**What you are asked to do**. Give the number of lines in this listing that contain the word "malignant", and nothing else.

--- Raw data Enclosed Below ---

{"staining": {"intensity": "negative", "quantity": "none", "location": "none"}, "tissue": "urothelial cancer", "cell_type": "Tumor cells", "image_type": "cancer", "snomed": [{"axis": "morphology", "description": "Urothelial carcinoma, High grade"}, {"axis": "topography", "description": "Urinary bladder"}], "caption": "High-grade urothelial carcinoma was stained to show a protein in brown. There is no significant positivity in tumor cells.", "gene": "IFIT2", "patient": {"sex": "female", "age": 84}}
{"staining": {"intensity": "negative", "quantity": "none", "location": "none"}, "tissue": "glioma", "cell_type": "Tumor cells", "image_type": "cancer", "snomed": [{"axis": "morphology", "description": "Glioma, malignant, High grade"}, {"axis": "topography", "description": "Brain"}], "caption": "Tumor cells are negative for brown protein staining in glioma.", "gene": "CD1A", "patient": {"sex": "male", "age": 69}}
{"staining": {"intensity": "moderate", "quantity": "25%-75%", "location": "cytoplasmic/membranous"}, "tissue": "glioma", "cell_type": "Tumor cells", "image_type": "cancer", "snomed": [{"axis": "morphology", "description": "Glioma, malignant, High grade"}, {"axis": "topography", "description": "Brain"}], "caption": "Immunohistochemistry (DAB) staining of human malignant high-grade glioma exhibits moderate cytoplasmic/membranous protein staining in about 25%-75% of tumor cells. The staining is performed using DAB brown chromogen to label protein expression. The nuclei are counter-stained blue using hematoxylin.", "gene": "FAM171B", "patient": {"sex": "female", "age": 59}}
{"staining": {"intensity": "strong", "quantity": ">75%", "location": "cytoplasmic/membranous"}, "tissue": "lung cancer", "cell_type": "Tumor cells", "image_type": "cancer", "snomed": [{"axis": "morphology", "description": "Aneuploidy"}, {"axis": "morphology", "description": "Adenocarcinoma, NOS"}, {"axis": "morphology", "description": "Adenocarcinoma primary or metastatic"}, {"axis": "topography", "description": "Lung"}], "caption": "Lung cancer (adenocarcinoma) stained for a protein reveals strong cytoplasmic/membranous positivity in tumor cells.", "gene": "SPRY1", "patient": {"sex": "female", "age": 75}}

--- End of Enclosed Raw data ---

**Completed task**. 2